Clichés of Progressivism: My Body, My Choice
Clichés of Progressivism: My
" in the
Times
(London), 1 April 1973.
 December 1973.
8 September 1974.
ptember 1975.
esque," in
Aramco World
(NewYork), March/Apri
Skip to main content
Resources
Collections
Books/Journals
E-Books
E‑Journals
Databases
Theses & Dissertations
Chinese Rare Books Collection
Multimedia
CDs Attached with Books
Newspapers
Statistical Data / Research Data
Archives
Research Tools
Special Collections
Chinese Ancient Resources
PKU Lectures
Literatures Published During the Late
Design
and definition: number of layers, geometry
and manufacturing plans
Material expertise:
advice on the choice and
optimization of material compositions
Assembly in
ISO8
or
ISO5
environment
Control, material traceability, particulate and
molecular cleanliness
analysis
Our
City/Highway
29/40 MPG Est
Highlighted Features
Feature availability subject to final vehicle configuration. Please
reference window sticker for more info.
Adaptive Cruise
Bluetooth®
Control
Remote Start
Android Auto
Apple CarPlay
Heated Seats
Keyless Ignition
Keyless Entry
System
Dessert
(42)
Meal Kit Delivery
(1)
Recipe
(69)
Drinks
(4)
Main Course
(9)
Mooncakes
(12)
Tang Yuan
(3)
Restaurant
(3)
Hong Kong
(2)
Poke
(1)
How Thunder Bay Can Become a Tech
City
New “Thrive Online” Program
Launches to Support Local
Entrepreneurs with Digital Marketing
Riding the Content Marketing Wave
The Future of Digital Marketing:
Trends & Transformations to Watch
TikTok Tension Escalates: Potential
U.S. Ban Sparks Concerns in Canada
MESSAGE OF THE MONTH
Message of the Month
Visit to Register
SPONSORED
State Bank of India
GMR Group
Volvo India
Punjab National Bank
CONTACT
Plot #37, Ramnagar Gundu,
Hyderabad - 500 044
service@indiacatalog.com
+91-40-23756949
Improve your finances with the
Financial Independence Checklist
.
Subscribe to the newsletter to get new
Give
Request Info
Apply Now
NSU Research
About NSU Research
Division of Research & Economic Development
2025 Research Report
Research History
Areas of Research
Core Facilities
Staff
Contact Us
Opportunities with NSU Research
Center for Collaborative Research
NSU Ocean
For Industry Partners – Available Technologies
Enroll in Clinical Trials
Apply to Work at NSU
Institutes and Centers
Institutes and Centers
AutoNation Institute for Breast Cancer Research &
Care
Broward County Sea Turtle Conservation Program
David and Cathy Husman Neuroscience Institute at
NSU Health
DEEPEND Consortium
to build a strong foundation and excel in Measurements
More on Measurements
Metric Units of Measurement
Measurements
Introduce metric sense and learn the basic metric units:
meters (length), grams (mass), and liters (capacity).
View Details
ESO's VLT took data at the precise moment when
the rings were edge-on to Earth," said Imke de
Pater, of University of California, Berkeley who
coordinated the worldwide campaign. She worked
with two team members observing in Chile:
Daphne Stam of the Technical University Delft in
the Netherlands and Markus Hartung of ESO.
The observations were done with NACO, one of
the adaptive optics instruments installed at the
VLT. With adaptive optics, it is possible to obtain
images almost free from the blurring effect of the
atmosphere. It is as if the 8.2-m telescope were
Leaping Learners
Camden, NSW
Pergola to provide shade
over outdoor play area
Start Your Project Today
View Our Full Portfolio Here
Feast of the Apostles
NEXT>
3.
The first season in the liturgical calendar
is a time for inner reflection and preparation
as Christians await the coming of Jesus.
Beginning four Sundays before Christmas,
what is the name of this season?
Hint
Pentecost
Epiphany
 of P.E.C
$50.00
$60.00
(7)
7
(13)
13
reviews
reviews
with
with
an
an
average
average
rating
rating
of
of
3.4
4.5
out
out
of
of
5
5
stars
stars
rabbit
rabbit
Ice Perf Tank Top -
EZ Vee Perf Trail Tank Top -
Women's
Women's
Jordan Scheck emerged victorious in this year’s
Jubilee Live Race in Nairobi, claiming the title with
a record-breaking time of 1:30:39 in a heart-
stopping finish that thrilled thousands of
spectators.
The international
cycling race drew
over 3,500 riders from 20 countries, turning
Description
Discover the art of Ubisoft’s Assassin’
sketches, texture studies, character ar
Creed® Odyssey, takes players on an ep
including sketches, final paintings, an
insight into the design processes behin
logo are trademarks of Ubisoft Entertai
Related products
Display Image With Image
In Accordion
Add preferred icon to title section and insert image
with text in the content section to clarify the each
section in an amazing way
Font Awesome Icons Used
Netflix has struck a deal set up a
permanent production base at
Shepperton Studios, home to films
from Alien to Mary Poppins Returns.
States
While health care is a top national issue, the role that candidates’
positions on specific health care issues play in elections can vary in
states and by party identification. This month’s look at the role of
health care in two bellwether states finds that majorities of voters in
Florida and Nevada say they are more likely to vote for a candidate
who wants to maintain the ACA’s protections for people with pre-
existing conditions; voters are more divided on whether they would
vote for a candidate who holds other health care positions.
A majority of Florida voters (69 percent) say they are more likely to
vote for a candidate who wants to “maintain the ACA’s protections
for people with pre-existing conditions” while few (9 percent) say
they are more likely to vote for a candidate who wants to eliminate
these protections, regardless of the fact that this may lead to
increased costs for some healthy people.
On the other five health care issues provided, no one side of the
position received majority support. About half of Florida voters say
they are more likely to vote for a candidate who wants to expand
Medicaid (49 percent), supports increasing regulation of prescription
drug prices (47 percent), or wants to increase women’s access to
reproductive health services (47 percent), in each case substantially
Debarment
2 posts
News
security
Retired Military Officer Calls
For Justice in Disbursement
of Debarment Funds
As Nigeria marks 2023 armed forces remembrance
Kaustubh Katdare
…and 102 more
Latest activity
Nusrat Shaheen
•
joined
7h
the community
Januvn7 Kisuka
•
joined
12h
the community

###

Task goal –
Only lines containing the word "they" should appear in the answer, and every such line from the records above must be there.

Solution –
Florida and Nevada say they are more likely to vote for a candidate
existing conditions; voters are more divided on whether they would
A majority of Florida voters (69 percent) say they are more likely to
they are more likely to vote for a candidate who wants to eliminate
they are more likely to vote for a candidate who wants to expand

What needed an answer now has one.